Pour motiver cette décision, les juges se sont appuyés sur l’article 6.I.2 de la LCEN qui soumet à un régime dérogatoire de responsabilité « les personnes physiques ou morales qui assurent, même à titre gratuit, pour mise à disposition du public par des services de communication au public, le stockage de signaux… ». Or, nous avons constaté que la citation de cet article dans la décision ne correspond pas exactement au texte original. Les hébergeurs y sont définis comme « des personnes qui mettent à la disposition du public par les services de communication au public en ligne, le stockage de signaux… ». Cette omission de la conjonction « pour » change la perception que l’on peut avoir du rôle des hébergeurs et donc des personnes pouvant relever de cette qualification.

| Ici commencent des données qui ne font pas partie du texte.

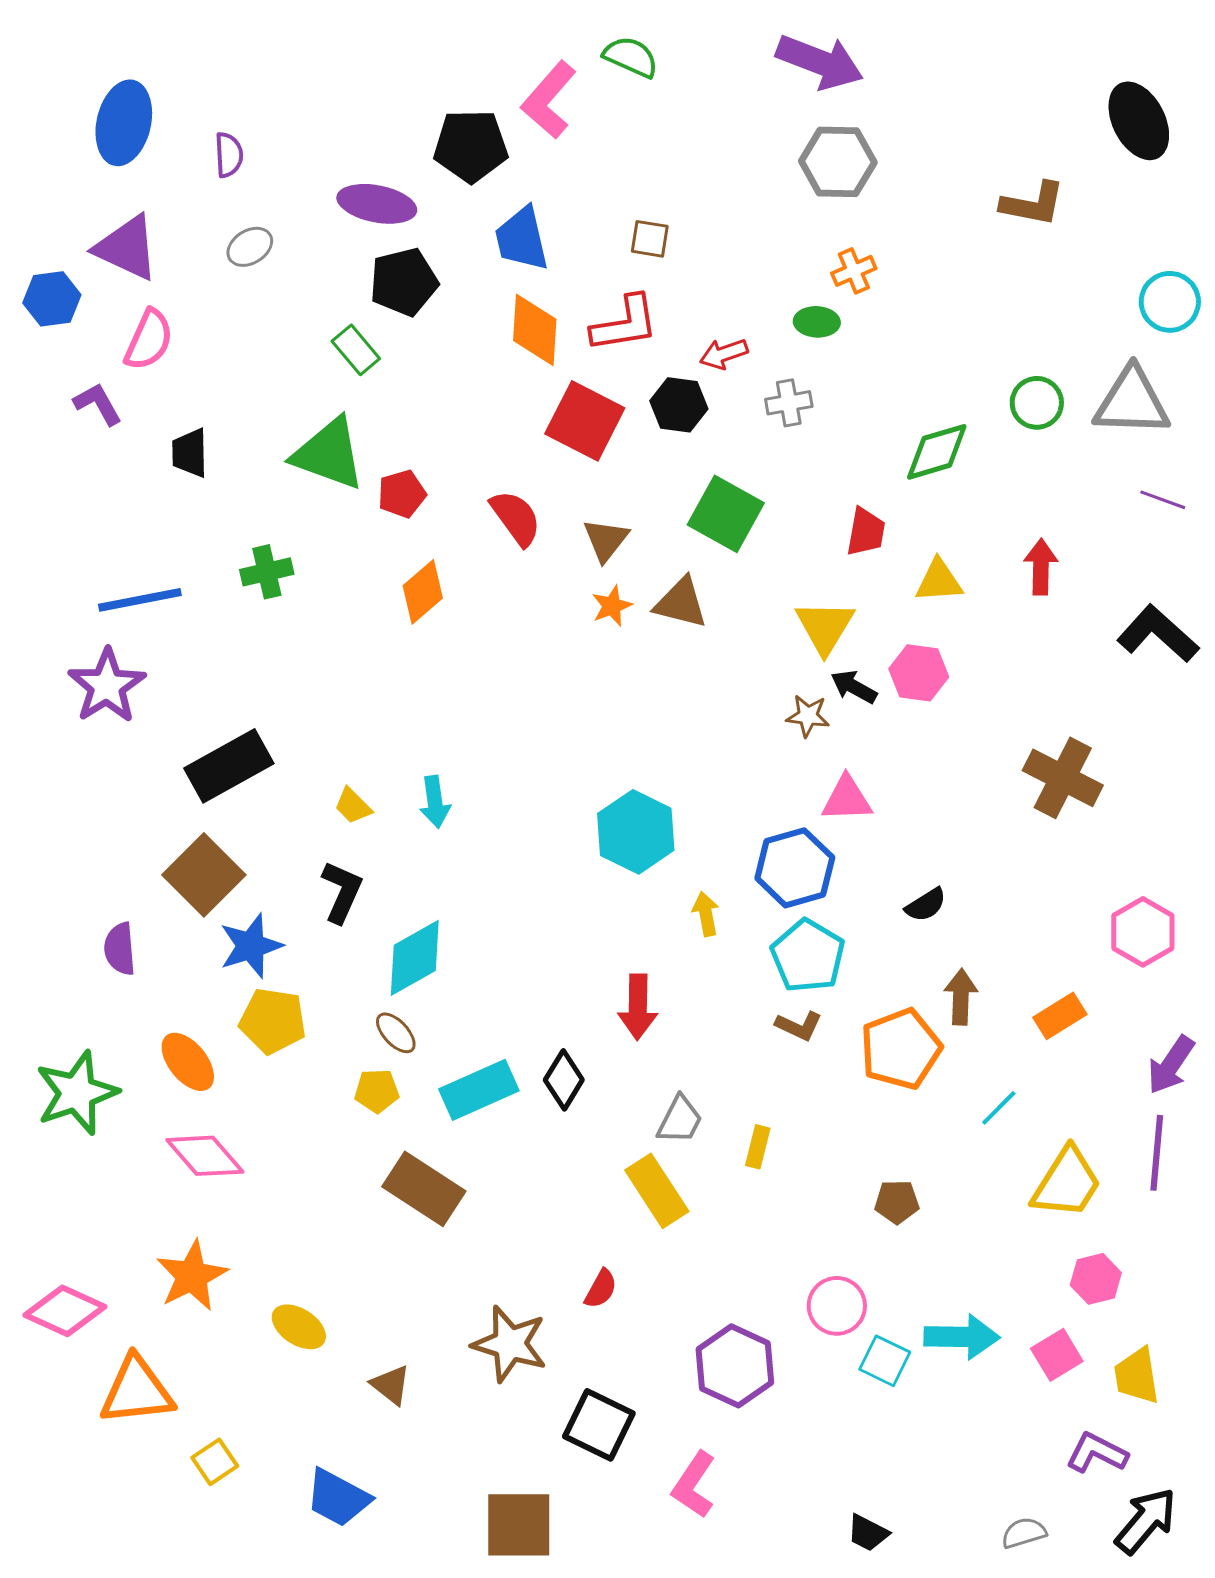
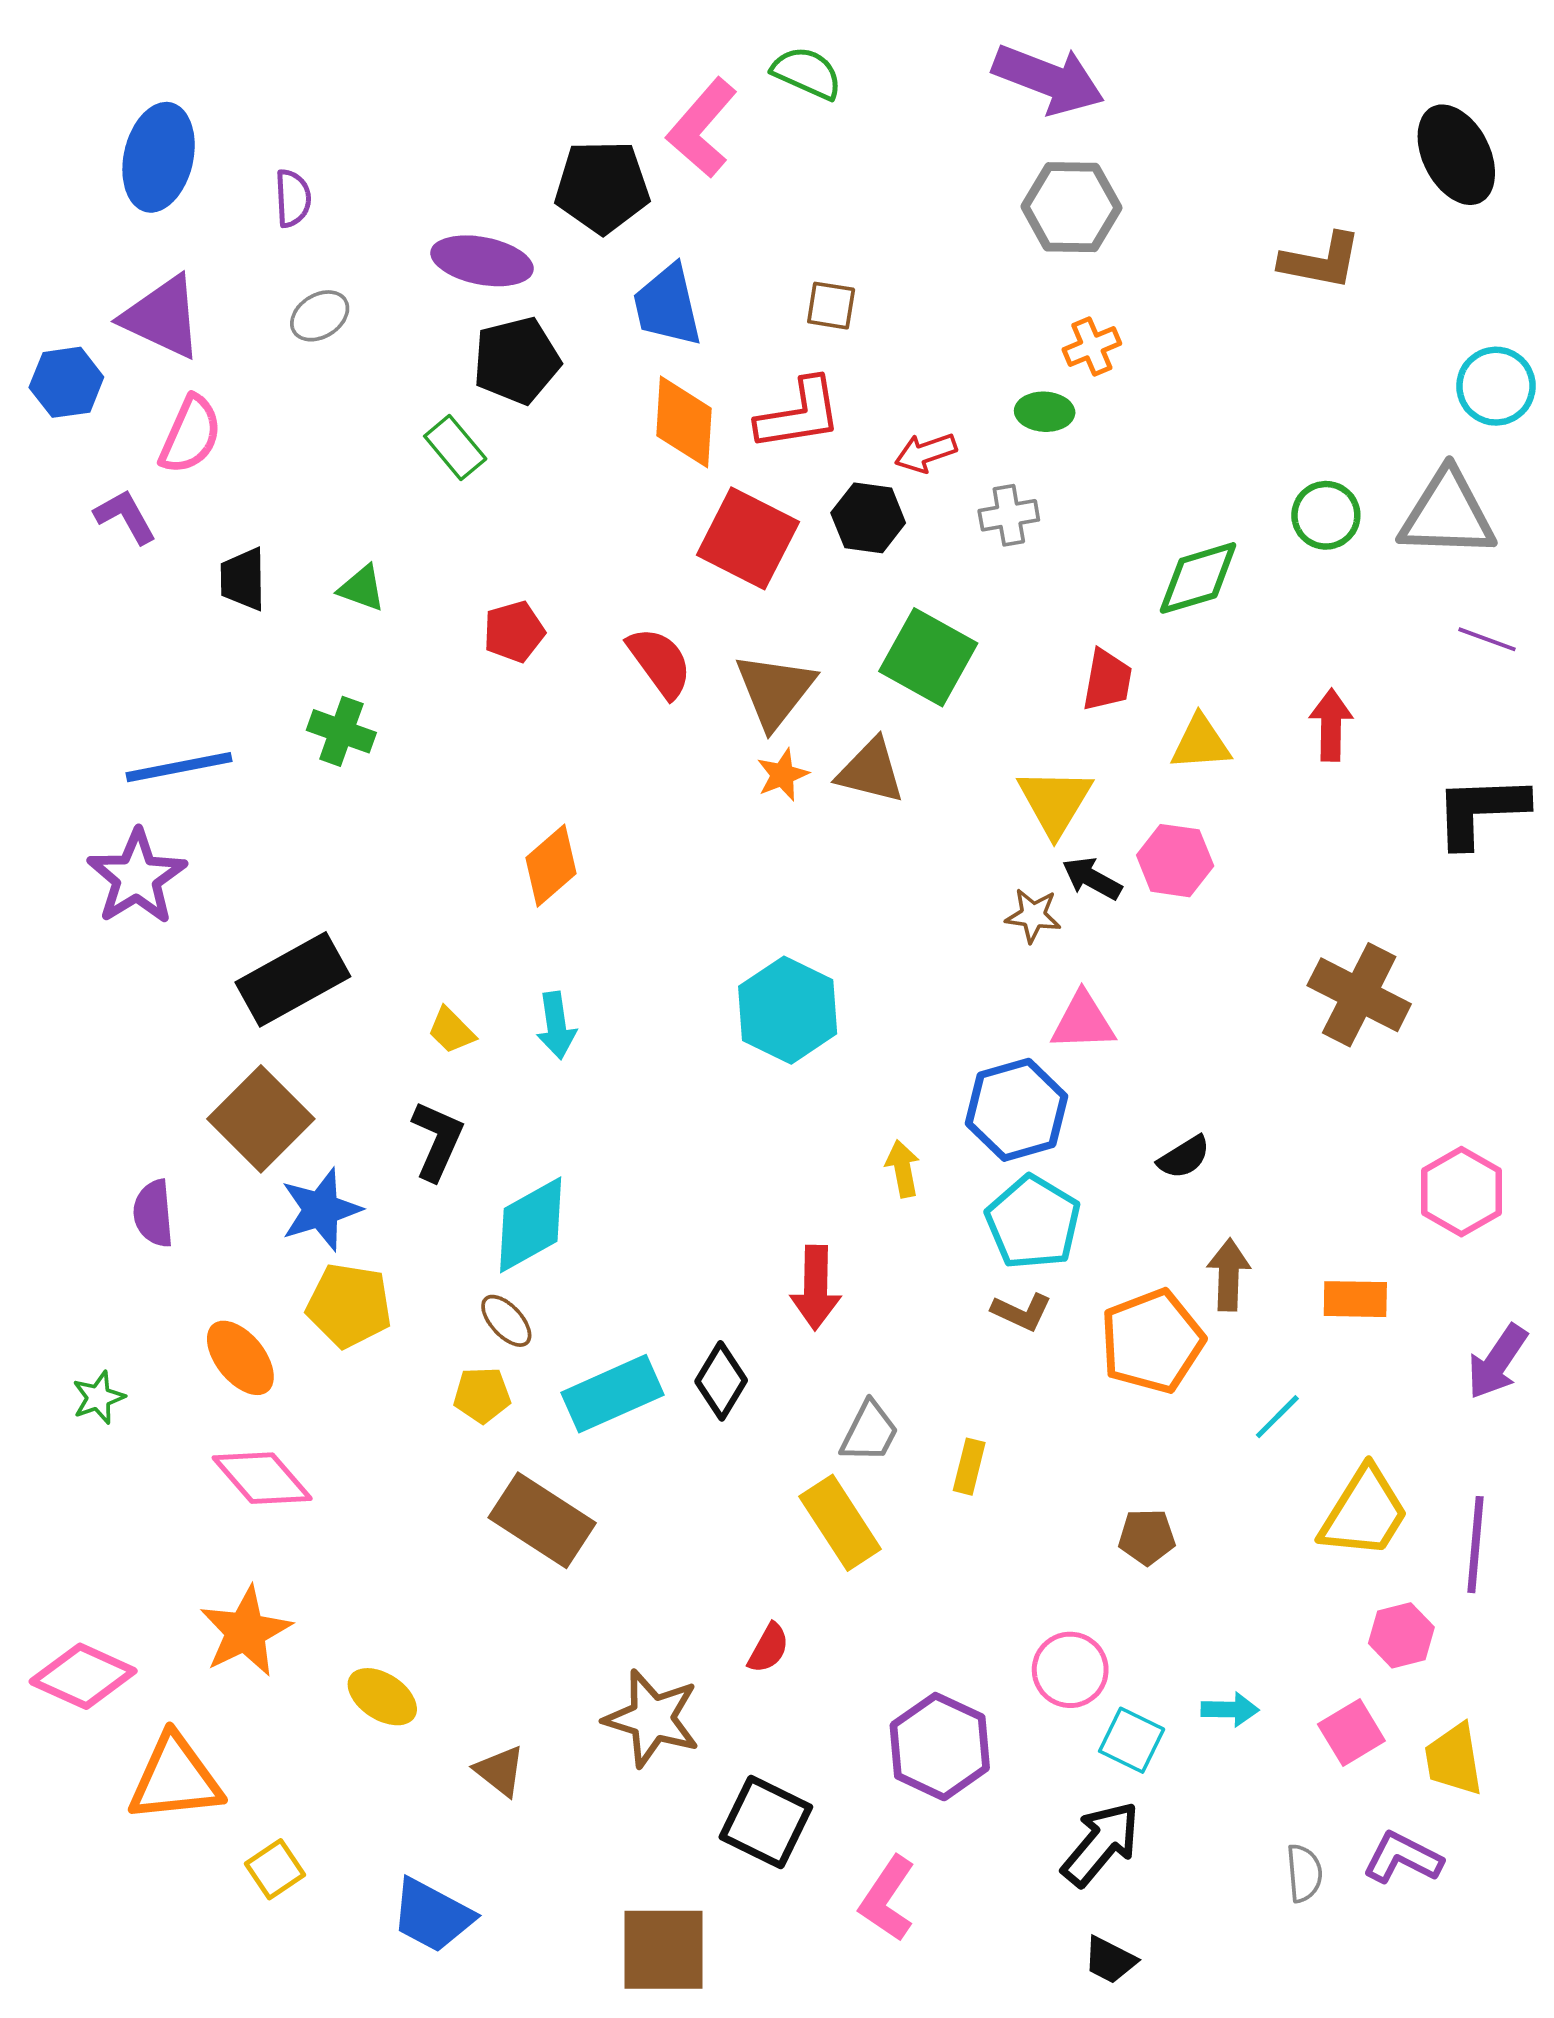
green triangle: (329, 454) -> (362, 588), moved, size x0.5
brown triangle: (606, 540) -> (775, 690), size x1.4
green cross: (267, 572) -> (341, 731), turned 33
orange diamond: (423, 592) -> (551, 866), moved
black L-shape: (1158, 634) -> (1481, 811), turned -44
cyan hexagon: (636, 832) -> (788, 1010), moved
orange rectangle: (1060, 1016) -> (1355, 1299), turned 33
green star: (77, 1093) -> (98, 1398), size x0.5
purple line: (1157, 1153) -> (1475, 1545), moved
cyan arrow: (962, 1337) -> (1230, 1709), size x0.6
black arrow: (1146, 1521) -> (1101, 1844), moved
gray semicircle: (1024, 1533) -> (1304, 1873), moved, turned 102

Pour Jean-Yves Lafesse, Dailymotion est avant tout un éditeur puisqu’il opère un contrôle sur les fichiers postés par les internautes, d’une part, en les réencodant et en imposant une taille maximale, et d’autre part, en diffusant de la publicité et en organisant le site selon une architecture prédéterminée. Le tribunal a rejeté la qualification d’éditeur au motif que certains arguments mis en avant par les demandeurs résultaient de contraintes techniques. Les juges ont ensuite estimé qu’un choix éditorial se résumait au seul choix des contenus et n’englobait pas la disposition de ces derniers. Enfin, ils ont rejeté l’argument publicitaire, aucun élément dans la loi n’empêchant les hébergeurs de vendre des espaces publicitaires.

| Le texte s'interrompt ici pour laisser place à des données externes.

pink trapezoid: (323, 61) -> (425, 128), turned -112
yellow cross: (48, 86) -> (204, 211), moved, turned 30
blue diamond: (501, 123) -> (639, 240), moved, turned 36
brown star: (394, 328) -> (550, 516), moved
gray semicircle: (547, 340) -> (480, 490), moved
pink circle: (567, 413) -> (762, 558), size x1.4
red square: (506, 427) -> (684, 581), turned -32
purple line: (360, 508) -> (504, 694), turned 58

Selon le TGI, la responsabilité de Dailymotion doit être recherchée au sein des dispositions relatives aux hébergeurs. Ces derniers sont tenus de retirer promptement les contenus manifestement illicites dès lors que les victimes leur ont signalé ces fichiers et indiqué les adresses url. Les juges relèvent que Dailymotion étaient en possession de ces éléments à compter du 18 décembre 2006. Elle n’avait donc pas à attendre une décision de justice avant de retirer les contenus en cause. D’ailleurs, un jugement du 13 mars 2008 a précisé que l’adverbe « promptement » devait être compris comme « immédiatement ». Le TGI de Paris a donc condamné Dailymotion à payer 5 000 euros de dommages et intérêts à Jean-Yves Lafesse.

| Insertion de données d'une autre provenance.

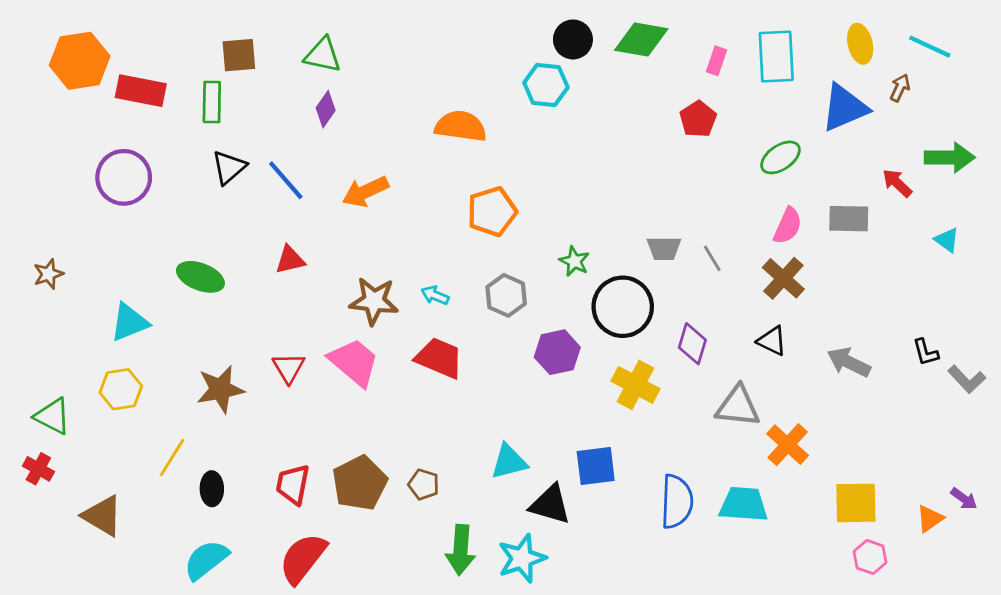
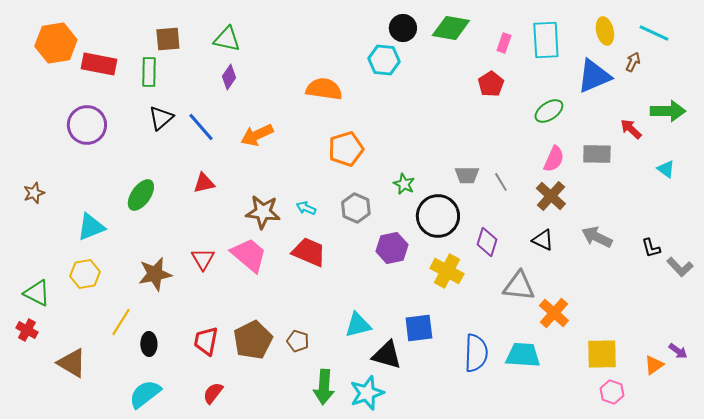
green ellipse: (200, 277) -> (141, 195), turned -76
gray arrow: (849, 362) -> (597, 237), moved
red semicircle: (303, 558) -> (213, 393), size x0.6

Rappelons que ce dernier avait été débouté, pour les mêmes faits, par le même tribunal, pour défaut de qualité à agir le 18 décembre 2007. Il n’avait pas démontré qu’il était titulaire des droits sur les œuvres litigieuses. L’autorité de chose jugée ne s’appliquant qu’aux questions de fond, un demandeur auquel a été opposée une fin de non recevoir pour défaut de qualité à agir peut de nouveau assigner les mêmes parties s’il prouve sa qualité.